**What the task requires**
Please write out the rows below word for word, leaving the pictures out.

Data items
- - - -

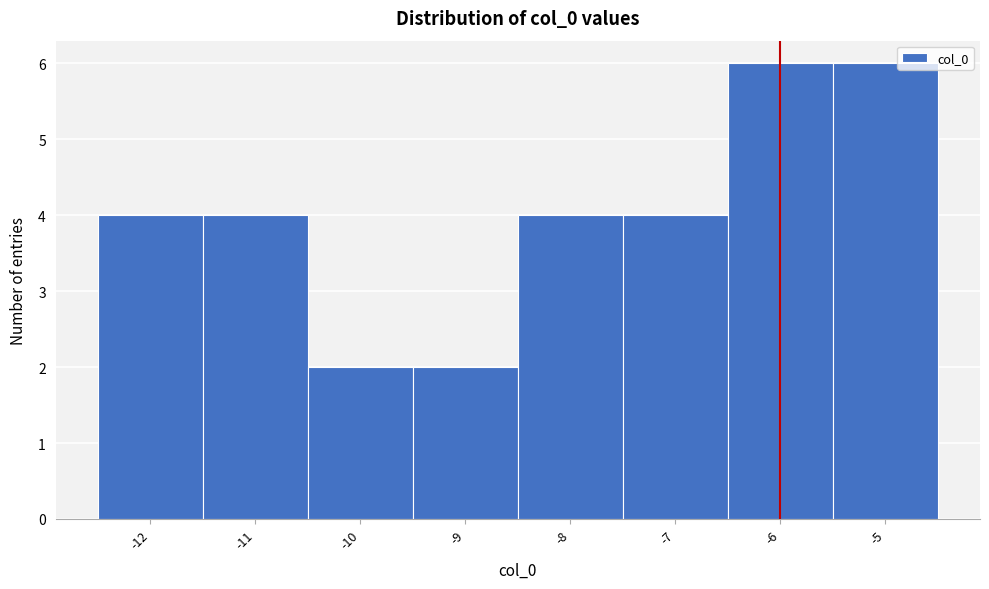

Reading left to right, transcribe this chart: for each bar, give the range it covers on the x-axis and its height. The values are not printed on the chart, so give them approximately, as read against the axis.

-12.5 to -11.5: 4
-11.5 to -10.5: 4
-10.5 to -9.5: 2
-9.5 to -8.5: 2
-8.5 to -7.5: 4
-7.5 to -6.5: 4
-6.5 to -5.5: 6
-5.5 to -4.5: 6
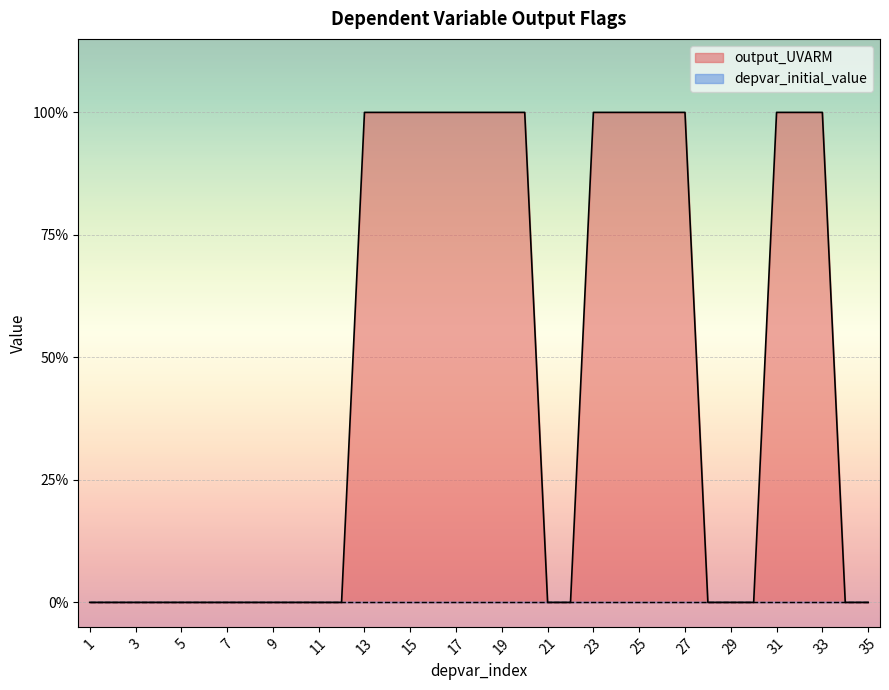

Reading left to right, list all the values displayed in this chart.

0	0	0	0	0	0	0	0	0	0	0	0	1	1	1	1	1	1	1	1	0	0	1	1	1	1	1	0	0	0	1	1	1	0	0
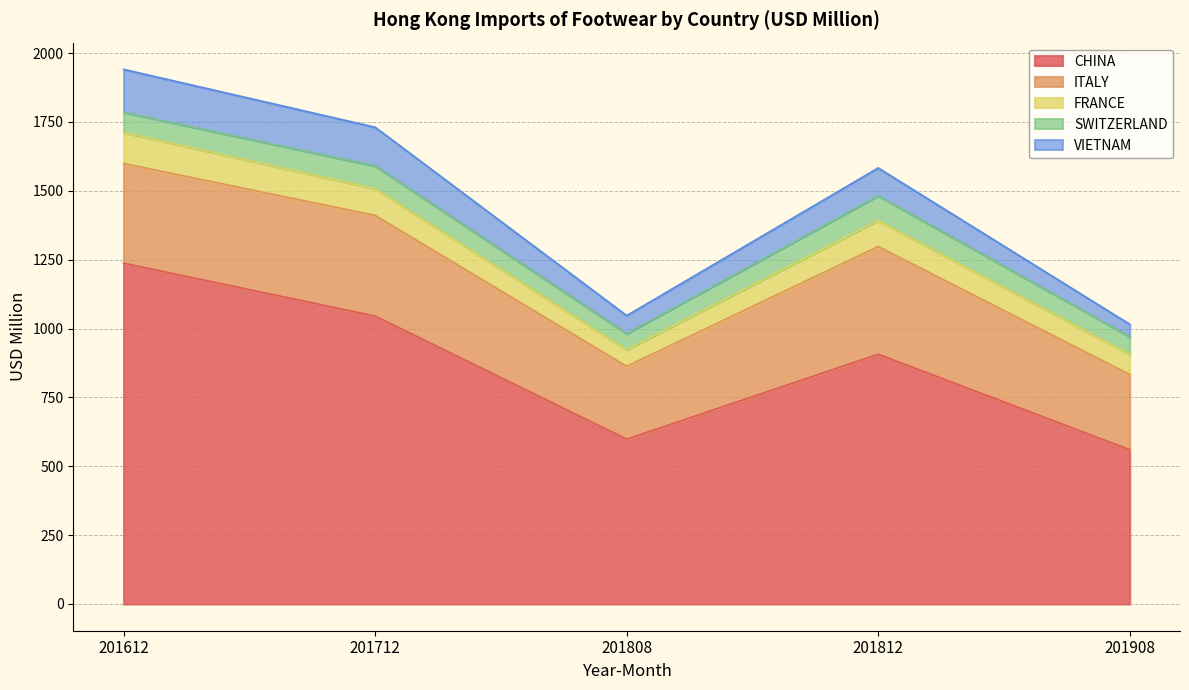

What is the average value of the ITALY series?

331.2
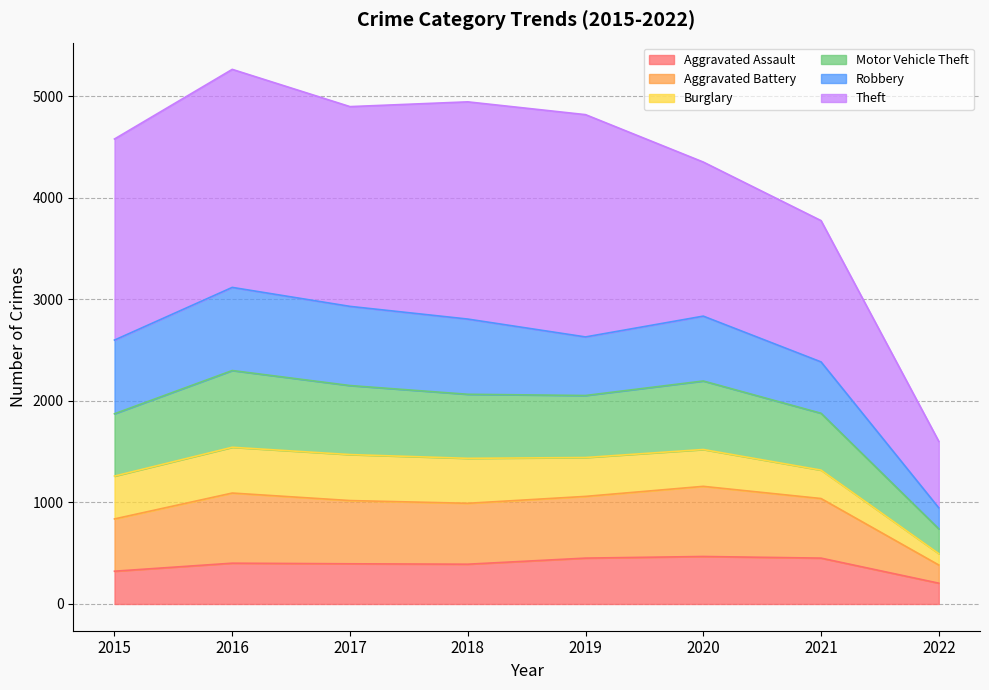

True or false: Aggravated Assault and Motor Vehicle Theft cross at least once.

False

- - - -

**Response box**
Reading left to right, transcribe this chart: for each bar, give the range it covers on the x-axis and its height. The values are not printed on the chart, so give them approximately, as read against the axis.

-12.5 to -11.5: 4
-11.5 to -10.5: 4
-10.5 to -9.5: 2
-9.5 to -8.5: 2
-8.5 to -7.5: 4
-7.5 to -6.5: 4
-6.5 to -5.5: 6
-5.5 to -4.5: 6

Reading left to right, list all the values displayed in this chart.

0	0	0	0	0	0	0	0	0	0	0	0	1	1	1	1	1	1	1	1	0	0	1	1	1	1	1	0	0	0	1	1	1	0	0

What is the average value of the ITALY series?

331.2

True or false: Aggravated Assault and Motor Vehicle Theft cross at least once.

False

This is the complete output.